Exercise brief: Look through the data below for the line with "staining of colorectal" and the line with "an immunohistochemistry photomicrograph", then output those two and all lines in between, exactly as written.

Records from a collection:
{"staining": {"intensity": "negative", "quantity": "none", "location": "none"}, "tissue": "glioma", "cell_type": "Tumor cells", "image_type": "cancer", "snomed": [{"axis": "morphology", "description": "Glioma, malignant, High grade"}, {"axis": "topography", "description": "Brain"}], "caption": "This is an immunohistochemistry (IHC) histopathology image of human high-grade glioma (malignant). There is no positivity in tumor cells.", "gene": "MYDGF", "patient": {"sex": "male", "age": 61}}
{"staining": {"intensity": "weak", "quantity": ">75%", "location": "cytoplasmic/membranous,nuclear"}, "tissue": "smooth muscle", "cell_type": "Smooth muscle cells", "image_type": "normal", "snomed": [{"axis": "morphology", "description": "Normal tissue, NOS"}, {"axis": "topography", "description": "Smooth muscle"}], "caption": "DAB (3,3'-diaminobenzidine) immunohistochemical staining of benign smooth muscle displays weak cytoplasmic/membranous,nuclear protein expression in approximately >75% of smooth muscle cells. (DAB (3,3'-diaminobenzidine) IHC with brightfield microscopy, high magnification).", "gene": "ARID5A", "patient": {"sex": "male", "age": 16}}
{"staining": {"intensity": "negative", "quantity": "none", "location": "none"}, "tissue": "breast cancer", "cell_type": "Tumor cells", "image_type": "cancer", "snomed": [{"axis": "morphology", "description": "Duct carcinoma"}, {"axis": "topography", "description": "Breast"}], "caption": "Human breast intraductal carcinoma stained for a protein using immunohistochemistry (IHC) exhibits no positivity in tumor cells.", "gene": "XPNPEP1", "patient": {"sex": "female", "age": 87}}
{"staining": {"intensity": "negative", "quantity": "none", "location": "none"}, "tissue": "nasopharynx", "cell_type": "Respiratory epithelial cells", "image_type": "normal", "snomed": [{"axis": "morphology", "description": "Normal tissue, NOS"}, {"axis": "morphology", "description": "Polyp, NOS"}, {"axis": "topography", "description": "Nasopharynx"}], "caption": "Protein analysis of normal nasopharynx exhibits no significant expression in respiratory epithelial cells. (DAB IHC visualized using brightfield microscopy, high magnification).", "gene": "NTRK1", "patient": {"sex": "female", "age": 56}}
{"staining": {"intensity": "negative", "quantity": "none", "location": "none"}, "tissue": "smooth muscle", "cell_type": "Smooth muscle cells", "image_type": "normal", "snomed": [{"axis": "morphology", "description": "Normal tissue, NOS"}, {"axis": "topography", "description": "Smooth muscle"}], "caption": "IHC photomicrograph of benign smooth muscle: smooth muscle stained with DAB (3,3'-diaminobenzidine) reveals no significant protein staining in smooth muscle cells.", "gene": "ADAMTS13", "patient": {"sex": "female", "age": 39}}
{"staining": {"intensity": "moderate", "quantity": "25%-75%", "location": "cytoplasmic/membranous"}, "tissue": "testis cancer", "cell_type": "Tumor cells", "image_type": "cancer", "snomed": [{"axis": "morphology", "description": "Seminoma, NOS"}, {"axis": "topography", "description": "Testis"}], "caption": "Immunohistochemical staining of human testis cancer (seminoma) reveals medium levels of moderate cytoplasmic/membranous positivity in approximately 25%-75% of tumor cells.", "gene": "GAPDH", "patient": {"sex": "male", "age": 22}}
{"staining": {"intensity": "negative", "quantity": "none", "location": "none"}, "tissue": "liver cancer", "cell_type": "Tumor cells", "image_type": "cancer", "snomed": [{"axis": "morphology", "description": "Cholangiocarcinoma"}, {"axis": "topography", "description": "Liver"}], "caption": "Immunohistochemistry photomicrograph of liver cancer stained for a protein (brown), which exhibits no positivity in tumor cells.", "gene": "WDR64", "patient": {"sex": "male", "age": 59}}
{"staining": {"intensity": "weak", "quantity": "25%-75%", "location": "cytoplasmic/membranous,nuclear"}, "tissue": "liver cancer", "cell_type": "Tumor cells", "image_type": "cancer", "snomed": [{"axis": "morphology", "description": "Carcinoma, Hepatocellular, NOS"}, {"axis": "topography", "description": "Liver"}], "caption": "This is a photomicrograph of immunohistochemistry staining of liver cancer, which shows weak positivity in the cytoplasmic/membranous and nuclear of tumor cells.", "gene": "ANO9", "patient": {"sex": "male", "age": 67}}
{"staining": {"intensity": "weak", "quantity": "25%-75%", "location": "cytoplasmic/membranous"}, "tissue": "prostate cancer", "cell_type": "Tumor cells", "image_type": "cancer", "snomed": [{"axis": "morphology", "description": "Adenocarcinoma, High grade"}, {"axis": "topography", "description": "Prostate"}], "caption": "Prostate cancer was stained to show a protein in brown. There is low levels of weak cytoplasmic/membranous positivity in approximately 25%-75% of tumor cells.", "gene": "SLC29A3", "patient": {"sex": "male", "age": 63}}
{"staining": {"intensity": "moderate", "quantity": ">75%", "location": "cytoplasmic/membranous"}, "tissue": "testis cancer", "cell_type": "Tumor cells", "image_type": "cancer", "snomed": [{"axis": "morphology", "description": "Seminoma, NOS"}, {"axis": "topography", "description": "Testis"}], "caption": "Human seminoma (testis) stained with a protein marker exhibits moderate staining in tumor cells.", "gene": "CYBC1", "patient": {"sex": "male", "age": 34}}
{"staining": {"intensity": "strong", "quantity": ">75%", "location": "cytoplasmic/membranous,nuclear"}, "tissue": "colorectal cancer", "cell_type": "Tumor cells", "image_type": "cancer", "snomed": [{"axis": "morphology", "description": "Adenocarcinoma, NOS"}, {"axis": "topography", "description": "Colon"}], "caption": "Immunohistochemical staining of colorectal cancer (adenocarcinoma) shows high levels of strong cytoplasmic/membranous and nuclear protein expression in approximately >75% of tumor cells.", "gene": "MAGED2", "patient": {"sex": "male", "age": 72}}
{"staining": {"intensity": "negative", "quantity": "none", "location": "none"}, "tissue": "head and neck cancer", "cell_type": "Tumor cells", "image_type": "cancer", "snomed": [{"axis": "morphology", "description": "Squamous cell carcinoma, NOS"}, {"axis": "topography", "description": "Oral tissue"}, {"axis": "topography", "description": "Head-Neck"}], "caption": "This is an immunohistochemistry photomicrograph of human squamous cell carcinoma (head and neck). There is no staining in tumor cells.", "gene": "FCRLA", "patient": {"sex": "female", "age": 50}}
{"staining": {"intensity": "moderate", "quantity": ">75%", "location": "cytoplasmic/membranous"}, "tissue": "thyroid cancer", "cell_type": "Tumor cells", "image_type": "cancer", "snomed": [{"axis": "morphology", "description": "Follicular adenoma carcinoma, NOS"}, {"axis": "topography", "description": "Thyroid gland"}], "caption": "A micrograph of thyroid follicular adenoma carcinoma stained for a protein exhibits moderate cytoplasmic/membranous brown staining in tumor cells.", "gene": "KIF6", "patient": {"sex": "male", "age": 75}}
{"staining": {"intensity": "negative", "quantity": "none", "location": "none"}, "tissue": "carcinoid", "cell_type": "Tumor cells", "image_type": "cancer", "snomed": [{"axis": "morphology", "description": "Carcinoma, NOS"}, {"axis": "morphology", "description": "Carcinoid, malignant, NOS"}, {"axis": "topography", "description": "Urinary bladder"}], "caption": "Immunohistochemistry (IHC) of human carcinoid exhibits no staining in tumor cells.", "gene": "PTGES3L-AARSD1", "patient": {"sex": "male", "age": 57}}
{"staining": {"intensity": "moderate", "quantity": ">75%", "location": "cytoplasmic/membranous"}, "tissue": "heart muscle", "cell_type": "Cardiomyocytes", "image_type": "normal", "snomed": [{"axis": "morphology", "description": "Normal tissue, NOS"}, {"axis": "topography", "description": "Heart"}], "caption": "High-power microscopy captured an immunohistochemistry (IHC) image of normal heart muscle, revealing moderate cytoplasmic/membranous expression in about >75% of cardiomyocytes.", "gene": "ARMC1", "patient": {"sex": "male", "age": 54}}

Output for this exercise:
{"staining": {"intensity": "strong", "quantity": ">75%", "location": "cytoplasmic/membranous,nuclear"}, "tissue": "colorectal cancer", "cell_type": "Tumor cells", "image_type": "cancer", "snomed": [{"axis": "morphology", "description": "Adenocarcinoma, NOS"}, {"axis": "topography", "description": "Colon"}], "caption": "Immunohistochemical staining of colorectal cancer (adenocarcinoma) shows high levels of strong cytoplasmic/membranous and nuclear protein expression in approximately >75% of tumor cells.", "gene": "MAGED2", "patient": {"sex": "male", "age": 72}}
{"staining": {"intensity": "negative", "quantity": "none", "location": "none"}, "tissue": "head and neck cancer", "cell_type": "Tumor cells", "image_type": "cancer", "snomed": [{"axis": "morphology", "description": "Squamous cell carcinoma, NOS"}, {"axis": "topography", "description": "Oral tissue"}, {"axis": "topography", "description": "Head-Neck"}], "caption": "This is an immunohistochemistry photomicrograph of human squamous cell carcinoma (head and neck). There is no staining in tumor cells.", "gene": "FCRLA", "patient": {"sex": "female", "age": 50}}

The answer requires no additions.